BMCR 2022.03.41

The Old English and Anglo-Latin riddle tradition

, A commentary on 'The Old English and Anglo-Latin riddle tradition'. Supplements to the Dumbarton Oaks medieval library. Washington, DC: Dumbarton Oaks Research Library and Collection, 2021. Pp. xxviii, 712. ISBN 9780884024774. $65.00.
, The Old English and Anglo-Latin riddle tradition. The Dumbarton Oaks Medieval Library, 69. Cambridge, MA: Harvard University Press, 2021. Pp. xxxiii, 893. ISBN 9780674055339. $35.00.

The Anglo-Saxon riddles are a fascinating verbal realm where ambiguity and polysemy, suggestion and a big dose of distraction and deflection make the rule rather than the exception. Andy Orchard paves a way through this slippery territory by bringing together in one place the entire riddle corpus, Latin and Old English, with a detailed and informative commentary.

Included in the edition and translation are an introductory essay, Latin and Old English editions of the riddles on left-hand pages, modern English translations facing on the right, and some useful ancillary tools: a generous collection of source and analog texts (in Latin and Icelandic), brief notes on the texts, a textual apparatus, fuller notes on the translation (including solutions), a bibliography, and an index of solutions.

The commentary volume reprises and expands much of edition and translation: 654 pages of commentary (against about 240 in the other), 30 pages of bibliography (against five in Volume 1), a larger index of solutions. One especially useful addition is a “Concordance of Parallels with Isidore’s Etymologiae,” giving correspondences between the riddles and Isidore of Seville’s encyclopedia, a ready reference for all medieval riddlers.
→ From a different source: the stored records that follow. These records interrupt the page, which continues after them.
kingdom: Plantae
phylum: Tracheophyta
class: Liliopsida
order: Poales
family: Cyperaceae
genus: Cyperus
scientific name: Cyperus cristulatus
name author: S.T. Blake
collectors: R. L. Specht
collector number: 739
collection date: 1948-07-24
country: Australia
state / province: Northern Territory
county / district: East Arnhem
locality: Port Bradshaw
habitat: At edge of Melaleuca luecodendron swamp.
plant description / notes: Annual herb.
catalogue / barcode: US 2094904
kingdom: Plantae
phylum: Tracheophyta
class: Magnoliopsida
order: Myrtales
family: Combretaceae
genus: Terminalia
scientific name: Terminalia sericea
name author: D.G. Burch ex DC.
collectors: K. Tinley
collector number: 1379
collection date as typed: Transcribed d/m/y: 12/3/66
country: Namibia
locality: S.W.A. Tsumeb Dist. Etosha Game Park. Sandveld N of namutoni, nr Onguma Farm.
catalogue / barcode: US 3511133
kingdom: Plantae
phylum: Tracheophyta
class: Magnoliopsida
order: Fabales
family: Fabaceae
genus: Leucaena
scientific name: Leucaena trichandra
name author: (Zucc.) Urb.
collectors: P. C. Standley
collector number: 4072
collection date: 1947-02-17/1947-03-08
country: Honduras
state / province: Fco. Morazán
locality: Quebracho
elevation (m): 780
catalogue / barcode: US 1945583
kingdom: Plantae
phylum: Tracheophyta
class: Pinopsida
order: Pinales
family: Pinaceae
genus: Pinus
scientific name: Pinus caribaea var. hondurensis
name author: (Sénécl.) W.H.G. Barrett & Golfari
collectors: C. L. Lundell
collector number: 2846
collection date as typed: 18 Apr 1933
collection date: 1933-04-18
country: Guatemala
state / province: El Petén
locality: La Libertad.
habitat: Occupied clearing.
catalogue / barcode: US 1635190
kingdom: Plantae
Simple, clear organization make the work easy to use. Both volumes follow the same sequence with Latin riddles first, Old English second, and with texts arranged chronologically within these two divisions: for Anglo-Latin, from Aldhelm (whose 100 riddles make up more than a third of the section) in the seventh/eight century through the Bibliotheca magnifica (The High-Minded Library) of the mid eleventh; for Old English, from the Franks Casket Riddle ca. 700, through the late tenth-century Exeter Book riddles (whose ninety odd riddles make up more than three fourths of the section), to the eleventh-century Old English Prose Riddle.

The size of the work alone bespeaks years of industrious effort. The author revisits all the riddles and the literature on them, and proposes many new solutions (identified by a typographic symbol in the index). I must mention as well some sharp critical thinking. Orchard’s introduction, for example, disproves much earlier scholarship which drew rigid divisions between the Latin and the vernacular, and instead emphasizes commonalities: a brief glance at the commentary citations of the many points of contact between riddles Latin and English proves the case beyond any real argument.

I should say as well that these riddles are immense fun (a statement that cannot be made about every weighty tome of Anglo-Saxon literature), and these two volumes make them accessible to all. As the books lay on my desk for a couple of months I was amused to see casual visitors, some with no Latin and no Old English, open Volume 1 out of idle curiosity, only to be drawn in and reach for Volume 2. Expressions of surprise, delight, or consternation followed.

What flaws or weaknesses in the work can I point out? Not the translations. Given the fluid semantics of the originals they of course cannot capture all the nuance and wordplay, but the discussion in the commentary makes up that deficit. I can say, nevertheless, that the volumes are something of an awkward hybrid. The redundancy of the two volumes is very great, as the author acknowledges. Orchard sees the volumes being used independently, with users of earlier editions having recourse just to Volume 2. Yet I was very happy putting Volume 2 to use as an aid to Volume 1, with the two books open side by side, rather than flipping back and forth between text and the shorter commentary in Volume 1. Orchard’s editions also pose a few questions, since some were executed without personal examination of the manuscripts. A third criticism: the idiosyncratic and arbitrary abbreviation of authors’ names in the discussion of the scholarly literature is more annoying than helpful.

Yet these are minor flaws. the two volumes make an immensely valuable contribution to scholarship. The all inclusive scope of the editions, the detail of the commentary, and the usefulness of the indexes combine for a reader-friendly treatment of a subject which has been most often a monopoly of specialists. Orchard’s work is certainly not the last word on Anglo-Saxon riddling, but it will just as certainly be a first stop for all who want to read and write about these enigmatic texts. The author’s states the expectation that his work will stimulate a new wave of scholarship dedicated to this interesting subject. I can only concur.